Strona:Gösta Berling (tłum. Mirandola).djvu/319

Ta strona została przepisana.

Odzyskawszy zmysły, spostrzegł, że leży na dachu własnej wieży, obok strzaskanego przyrządu lotniczego. Poleciał, oczywiście, wprost na swój wiatrak, został porwany, okręcony parę razy i rzucony na dach. Tak się skończyła jazda powietrzna.
Kevenhüller popadł znowu w rozpacz.

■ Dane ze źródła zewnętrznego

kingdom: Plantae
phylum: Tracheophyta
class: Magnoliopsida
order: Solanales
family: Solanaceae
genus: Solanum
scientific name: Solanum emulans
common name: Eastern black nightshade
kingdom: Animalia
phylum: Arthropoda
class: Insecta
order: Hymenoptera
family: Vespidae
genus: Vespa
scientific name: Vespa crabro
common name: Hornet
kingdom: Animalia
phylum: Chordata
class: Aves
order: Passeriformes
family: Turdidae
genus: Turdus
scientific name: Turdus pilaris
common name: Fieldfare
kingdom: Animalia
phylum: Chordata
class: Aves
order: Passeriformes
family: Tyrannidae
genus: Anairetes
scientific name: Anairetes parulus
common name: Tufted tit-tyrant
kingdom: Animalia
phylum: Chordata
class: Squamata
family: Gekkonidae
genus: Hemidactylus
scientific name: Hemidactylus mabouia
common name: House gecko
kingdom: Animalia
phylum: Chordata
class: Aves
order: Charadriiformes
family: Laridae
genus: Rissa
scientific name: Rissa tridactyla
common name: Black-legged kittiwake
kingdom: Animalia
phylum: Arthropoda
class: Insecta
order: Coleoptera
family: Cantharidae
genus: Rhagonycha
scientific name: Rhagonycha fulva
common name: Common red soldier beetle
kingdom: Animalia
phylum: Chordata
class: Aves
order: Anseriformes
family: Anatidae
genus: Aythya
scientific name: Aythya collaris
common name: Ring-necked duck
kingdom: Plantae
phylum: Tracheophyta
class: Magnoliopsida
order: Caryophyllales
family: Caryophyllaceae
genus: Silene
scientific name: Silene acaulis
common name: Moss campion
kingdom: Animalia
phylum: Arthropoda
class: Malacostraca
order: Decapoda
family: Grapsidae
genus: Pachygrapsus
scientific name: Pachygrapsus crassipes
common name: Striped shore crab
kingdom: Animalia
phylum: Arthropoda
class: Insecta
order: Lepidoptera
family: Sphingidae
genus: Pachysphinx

Uczciwa praca mierziła go, sztuczkami czarodziejskiemi zajmować się nie chciał. Uczuł, że serceby mu pękło, gdyby stworzył jeszcze jedno arcydzieło i znów stracić je musiał. Gdyby zaś nie zniszczało, zwarjowałby napewno, nie mogąc go dać na użytek innych.
Sięgnął po swój stary plecak czeladniczy i kij sękaty, zostawił wiatrak i postanowił szukać Huldery.
Najął powóz, gdyż nie mógł już tak chodzić, jak za młodu, i pojechał, stając przed każdym lasem. Wysiadał, wchodził w gęstwinę i wołał zielonej boginki.
— Hulder! Hulder, to ja, Kevenhüller! Chodźno, chodź! — ale nie przychodziła.
Podczas tej podróży przybył do Ekeby, parę lat zaledwo przed wygnaniem majorowej. Przyjęto go serdecznie, więc został. Gromadce kawalerów przybyła wysoka, rycerska postać i pozyskali nieustraszonego towarzysza pohulanek i łowów. Wróciły mu wspomnienia młodości, pozwalał się nazywać hrabią i coraz bardziej przypominał starego, niemieckiego barona-rozbójnika, orlim nosem, krzaczastemi brwiami, brodą śpiczastą i zakręconemi w górę wąsami.
Został rezydentem, jak inni, i nie różnił się od gromadki, którą majorowa, wedle legendy, trzymała w pogotowiu na usługi piekła. Włos mu pobielał, a umysł zasnął. Nie wierzył już sam w czyny lat młodych i zatracił cudowne zdolności. Nie zrobił wcale samochodu, ani maszyny lotniczej. To bajki, napewno bajki!
Ale wkrótce wypędzono majorową z Ekeby i zaczęło się szalone życie hultajów, władców posiadłości. Burza poszła po okolicy, stare głupstwo złączyło się z młodą dziczą, zło wszelkie poszło w ruch, dobro zanikło, ludzie walczyli na ziemi, a duchy na niebie. Z gór nadciągały wilki z czarownicami na grzbietach, rozpętały się siły natury, a Hulder przybyła do Ekeby.